AVL TREES

AVL Tree Overview

• Self-balancing binary search tree.

• Every node has a balance factor (height of left subtree - height of right subtree).

• Balance factors can be -1, 0, or +1 for a balanced tree.

Insertion Procedure

• Insert the node and check the height and balance factor from the inserted node up to the root.

  • Example:

    • Insert 10:

      • Height = 0, Balance Factor = 0.

      • Tree is balanced.

    • Insert 20:

      • Insert to the right of 10.

      • Height of 10 becomes 1 (max(0, 0) + 1). Balance Factor = -1 (0 - 0).

      • Tree is still balanced.

    • Insert 30:

      • Height of 20 becomes 1. Balance Factor of 10 becomes -2 (0 - 1), indicating unbalance.
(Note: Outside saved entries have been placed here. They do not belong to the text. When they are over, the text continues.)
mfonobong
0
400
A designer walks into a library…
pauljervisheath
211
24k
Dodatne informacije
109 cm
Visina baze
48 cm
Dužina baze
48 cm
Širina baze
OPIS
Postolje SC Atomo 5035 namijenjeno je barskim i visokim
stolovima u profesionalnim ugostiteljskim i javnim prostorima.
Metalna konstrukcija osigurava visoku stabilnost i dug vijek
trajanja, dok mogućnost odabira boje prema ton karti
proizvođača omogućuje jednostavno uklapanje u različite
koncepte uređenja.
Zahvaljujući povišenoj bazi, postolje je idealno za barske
      • Perform left rotation on node 10.

      • New tree:

        • 20 becomes root, 10 becomes left child, and 30 becomes right child.
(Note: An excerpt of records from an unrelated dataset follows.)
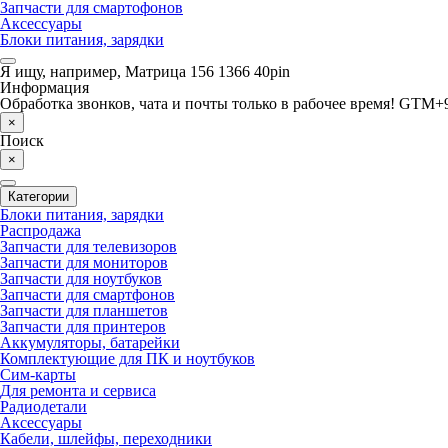
Запчасти для смартофонов
Аксессуары
Блоки питания, зарядки
Я ищу, например,
Матрица 156 1366 40pin
Информация
Обработка звонков, чата и почты только в рабочее время! GTM+9
×
Поиск
×
Категории
Блоки питания, зарядки
Распродажа
Запчасти для телевизоров
Запчасти для мониторов
Запчасти для ноутбуков
Запчасти для смартфонов
Запчасти для планшетов
Запчасти для принтеров
Аккумуляторы, батарейки
Комплектующие для ПК и ноутбуков
Сим-карты
Для ремонта и сервиса
Радиодетали
Аксессуары
Кабели, шлейфы, переходники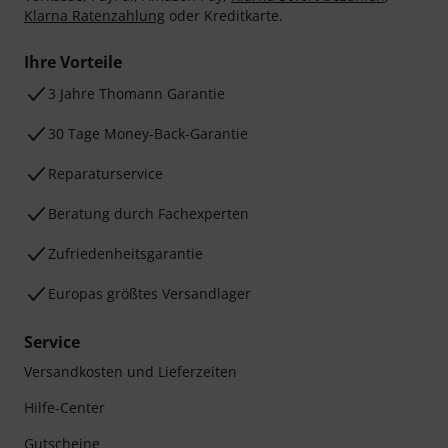
Klarna Ratenzahlung
oder Kreditkarte.
Ihre Vorteile
3 Jahre Thomann Garantie
30 Tage Money-Back-Garantie
Reparaturservice
Beratung durch Fachexperten
Zufriedenheitsgarantie
Europas größtes Versandlager
Service
Versandkosten und Lieferzeiten
Hilfe-Center
Gutscheine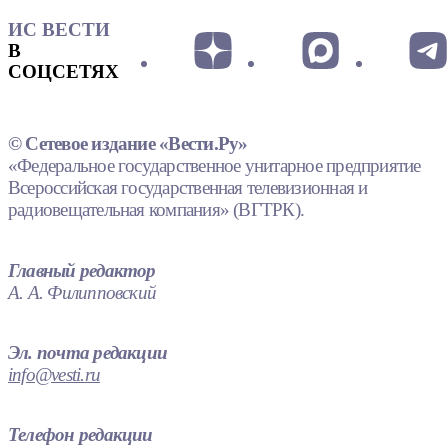
ИС ВЕСТИ
В
СОЦСЕТЯХ
© Сетевое издание «Вести.Ру»
«Федеральное государственное унитарное предприятие
Всероссийская государственная телевизионная и
радиовещательная компания» (ВГТРК).
Главный редактор
А. А. Филипповский
Эл. почта редакции
info@vesti.ru
Телефон редакции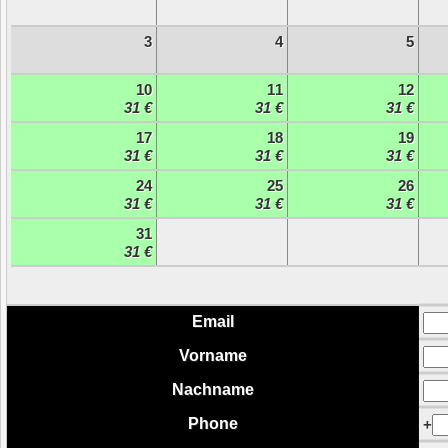
3
4
5
10
11
12
31 €
31 €
31 €
17
18
19
31 €
31 €
31 €
24
25
26
31 €
31 €
31 €
31
31 €
Email
Vorname
Nachname
Phone
+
      • Update heights and balance factors.

Rotation Scenarios

• Single Rotation (LL):

  • Triggered when the left child has an insertion on its left.

• Single Rotation (RR):

  • Triggered when the right child has an insertion on its right.

• Double Rotation (LR):

  • Triggered when the left child has an insertion on its right.

• Double Rotation (RL):

  • Triggered when the right child has an insertion on its left.

Insertion Example Continued

• Insert 40:

  • Height and balance factors remain valid.

• Insert 35:

  • After insertion, tree becomes unbalanced (balance factor of 30 becomes -2).
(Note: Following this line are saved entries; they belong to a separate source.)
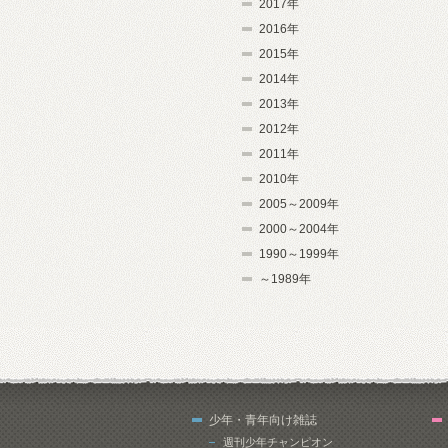
2017年
2016年
2015年
2014年
2013年
2012年
2011年
2010年
2005～2009年
2000～2004年
1990～1999年
～1989年
少年・青年向け雑誌
週刊少年チャンピオン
  • Perform RL rotation (first right at 30, then left at 20).

  • New Structure:

    • 35 becomes root, 30 as left child, 40 as right child.

Deletion Procedure

• Similar to insertion, check balance after deletion as it might unbalance the tree.

  • Delete Scenarios:

    • Node has no children: simply remove the node.

    • Node has one child: replace the node with its child.

    • Node with two children: replace with inorder successor.

• After deletion, check balance factor from deleted node up to root.

• Perform necessary rotations to restore balance.

Performance Complexity

• Insertion and deletion operations both have a time complexity of O(log n) due to the balanced nature of AVL trees, while a binary search tree can degrade to O(n) in worst-case scenarios when unbalanced.

• Single rotations are O(1), thus overshadowed by the O(log n) complexity of traversing the tree during insertions or deletions.

Conclusion

• AVL trees combine the benefits of binary search trees with the efficiency of balancing to ensure operations happen in logarithmic time.

• Important for scenarios where frequent inserts and deletes occur while maintaining sorted data.